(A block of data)
★ ★ ★ ★ ★ ★ ★
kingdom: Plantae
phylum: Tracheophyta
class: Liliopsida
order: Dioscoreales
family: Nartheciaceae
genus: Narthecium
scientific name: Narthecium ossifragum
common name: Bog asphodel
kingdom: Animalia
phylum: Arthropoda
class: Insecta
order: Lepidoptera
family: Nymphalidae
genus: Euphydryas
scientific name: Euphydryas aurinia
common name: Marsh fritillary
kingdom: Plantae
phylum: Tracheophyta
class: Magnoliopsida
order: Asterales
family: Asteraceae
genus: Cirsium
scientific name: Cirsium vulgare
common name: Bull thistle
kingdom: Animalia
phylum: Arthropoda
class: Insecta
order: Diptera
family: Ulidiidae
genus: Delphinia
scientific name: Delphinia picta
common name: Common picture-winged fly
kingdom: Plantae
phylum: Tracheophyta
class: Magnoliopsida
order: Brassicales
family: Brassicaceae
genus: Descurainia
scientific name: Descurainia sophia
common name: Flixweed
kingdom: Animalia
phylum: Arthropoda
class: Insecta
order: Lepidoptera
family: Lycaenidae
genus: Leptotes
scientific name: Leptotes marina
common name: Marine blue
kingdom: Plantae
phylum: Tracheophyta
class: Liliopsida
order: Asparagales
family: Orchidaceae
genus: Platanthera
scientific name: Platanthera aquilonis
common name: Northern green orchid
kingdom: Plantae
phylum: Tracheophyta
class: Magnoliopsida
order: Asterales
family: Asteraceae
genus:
★ ★ ★ ★ ★ ★ ★
Task brief — Reproduce the lines starting at the one that contains "genus: Leptotes" and stopping after the last line of the rows, including both ends.

Final result —
genus: Leptotes
scientific name: Leptotes marina
common name: Marine blue
kingdom: Plantae
phylum: Tracheophyta
class: Liliopsida
order: Asparagales
family: Orchidaceae
genus: Platanthera
scientific name: Platanthera aquilonis
common name: Northern green orchid
kingdom: Plantae
phylum: Tracheophyta
class: Magnoliopsida
order: Asterales
family: Asteraceae
genus:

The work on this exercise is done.